▶ **Study text**:
2021 American comedy streaming television series

 The Crew is an American comedy television series created by Jeff Lowell for Netflix that premiered on February 15, 2021. The series stars Kevin James as the crew chief of a NASCAR race team. In July 2021, the series was canceled after one season.

==Premise==
The series takes place in a NASCAR garage where the crew chief butts heads with his new boss and "tech-reliant millennial" staff when his owner decided to retire and let his Stanford-educated daughter take over the racing team.

==Cast and characters==
===Main===

- Kevin James as Kevin Gibson, the crew chief of Bobby Spencer Racing
- Jillian Mueller as Catherine Spencer, the new CEO of Bobby Spencer Racing and Bobby Spencer's daughter
- Freddie Stroma as Jake Martin, the driver of Bobby Spencer Racing
- Gary Anthony Williams as Chuck Stubbs, the car chief of Bobby Spencer Racing
- Dan Ahdoot as Amir Lajani, the chief engineer of Bobby Spencer Racing
- Sarah Stiles as Beth Paige, the office manager of Bobby Spencer Racing

===Recurring===

- Bruce McGill as Bobby Spencer, the owner and the old CEO of the racing team
- Paris Berelc as Jessie De La Cruz, a young racing driver that Catherine is considering hiring to replace Jake
- Mather Zickel as Frank, Beth's boyfriend who is a financial analyst at Kinnane Brothers

===Guest starring===
- Kim Coates as Rob, the racing team's biggest sponsor
- Ryan Blaney as Himself
- Austin Dillon as Himself
- Jamie Little as Herself
- Cole Custer as Himself
- Lesli Margherita as Morgan Conrad, the owner of Fake Steak and Kevin's love interest

==Episodes==

| No. | Title | Directed by | Written by | Original release date |
|---|---|---|---|---|
| 1 | "I Guess That Cake Did Need to Be Refrigerated" | Andy Fickman | Jeff Lowell | February 15, 2021 |
| 2 | "My Name's Kevin and I Care About Feelings" | Andy Fickman | William Vallery | February 15, 2021 |
| 3 | "Hot Mushroom Meat" | Andy Fickman | Teleplay by : Jeff Lowell Story by : Burke Johnson & Alexandra Melnick | February 15, 2021 |
| 4 | "You Seem Like a Perfectly Serviceable Woman" | Andy Fickman | Jessica Kravitz | February 15, 2021 |
| 5 | "Your Face Is a Baby" | Andy Fickman | Chelsea Catalanotto | February 15, 2021 |
| 6 | "We're Gonna Be Okay. We're Gonna Be Okay." | Andy Fickman | Monica Hewes & Diana Gettinger | February 15, 2021 |
| 7 | "Ooof, Someone Throw a Robe on Grandma" | Andy Fickman | Rock Reuben | February 15, 2021 |
| 8 | "Good Things Happen to Handsome People" | Andy Fickman | Pete Correale | February 15, 2021 |
| 9 | "Monkeys and Bears Riding Bicycles" | Andy Fickman | Kenan A. Kel | February 15, 2021 |
| 10 | "No One Likes You. No One." | Andy Fickman | Michael Loftus | February 15, 2021 |

==Production==
===Development===
On September 4, 2019, Netflix gave the production a series order. The series is created by Jeff Lowell who also executive produced alongside Kevin James, Jeff Sussman, Todd Garner, Matt Summers and Tim Clark. On July 2, 2021, Netflix canceled the series after one season.

▶ **Task details**: Reproduce word for word the portion of the article on The Crew between "The Crew is" and "canceled after one season.", inclusive.

▶ **Information provided**:

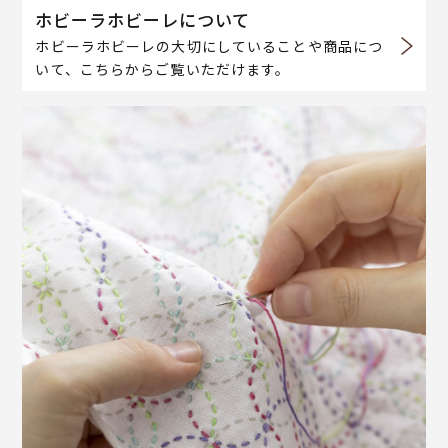
ホビーラホビーレについて
ホビーラホビーレの大切にしていることや商品につ
いて、こちらからご覧いただけます。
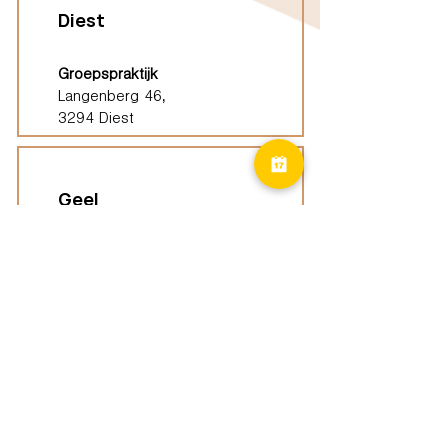
Diest
Groepspraktijk
Langenberg 46,
3294 Diest
Geel
Groepspraktijk
Eindhoutseweg 39B,
2440 Geel
Limburg
Vindplaatsen (ELP)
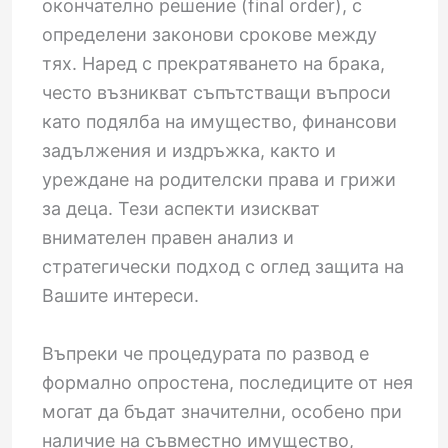
окончателно решение (final order), с
определени законови срокове между
тях. Наред с прекратяването на брака,
често възникват съпътстващи въпроси
като подялба на имущество, финансови
задължения и издръжка, както и
уреждане на родителски права и грижи
за деца. Тези аспекти изискват
внимателен правен анализ и
стратегически подход с оглед защита на
Вашите интереси.
Въпреки че процедурата по развод е
формално опростена, последиците от нея
могат да бъдат значителни, особено при
наличие на съвместно имущество,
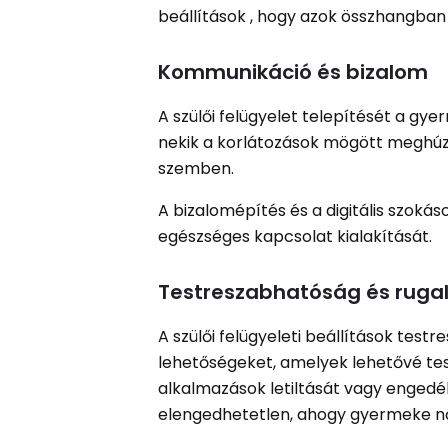
beállítások , hogy azok összhangban 
Kommunikáció és bizalom
A szülői felügyelet telepítését a gy
nekik a korlátozások mögött meghúzód
szemben.
A bizalomépítés és a digitális szoká
egészséges kapcsolat kialakítását.
Testreszabhatóság és rug
A szülői felügyeleti beállítások test
lehetőségeket, amelyek lehetővé tesz
alkalmazások letiltását vagy engedél
elengedhetetlen, ahogy gyermeke nő,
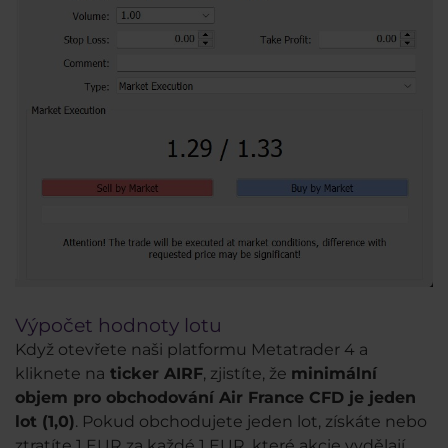
Výpočet hodnoty lotu
Když otevřete naši platformu Metatrader 4 a
kliknete na
ticker AIRF
, zjistíte, že
minimální
objem pro obchodování Air France CFD je jeden
lot (1,0)
. Pokud obchodujete jeden lot, získáte nebo
ztratíte 1 EUR za každé 1 EUR, které akcie vydělají,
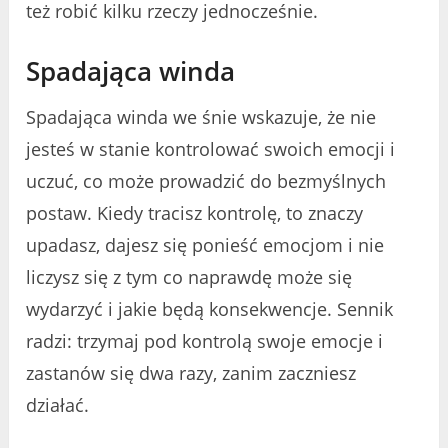
też robić kilku rzeczy jednocześnie.
Spadająca winda
Spadająca winda we śnie wskazuje, że nie
jesteś w stanie kontrolować swoich emocji i
uczuć, co może prowadzić do bezmyślnych
postaw. Kiedy tracisz kontrolę, to znaczy
upadasz, dajesz się ponieść emocjom i nie
liczysz się z tym co naprawdę może się
wydarzyć i jakie będą konsekwencje. Sennik
radzi: trzymaj pod kontrolą swoje emocje i
zastanów się dwa razy, zanim zaczniesz
działać.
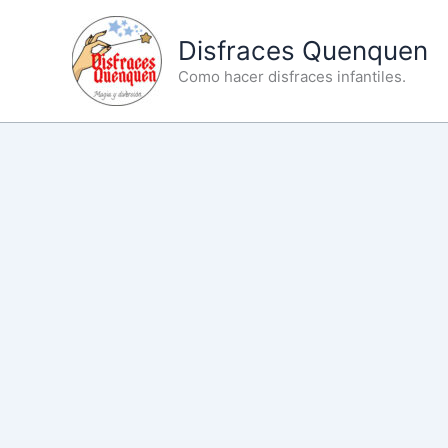
Ir
al
Disfraces Quenquen
contenido
Como hacer disfraces infantiles.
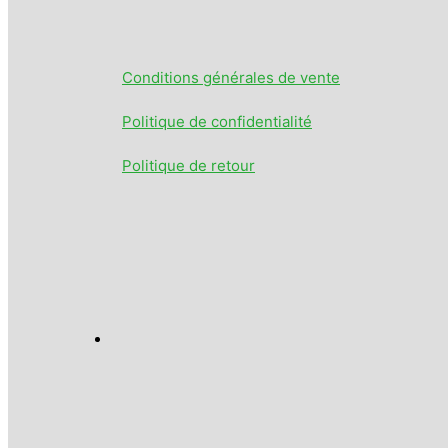
Conditions générales de vente
Politique de confidentialité
Politique de retour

▶ **Solution to the exercise**:
The Crew is an American comedy television series created by Jeff Lowell for Netflix that premiered on February 15, 2021. The series stars Kevin James as the crew chief of a NASCAR race team. In July 2021, the series was canceled after one season.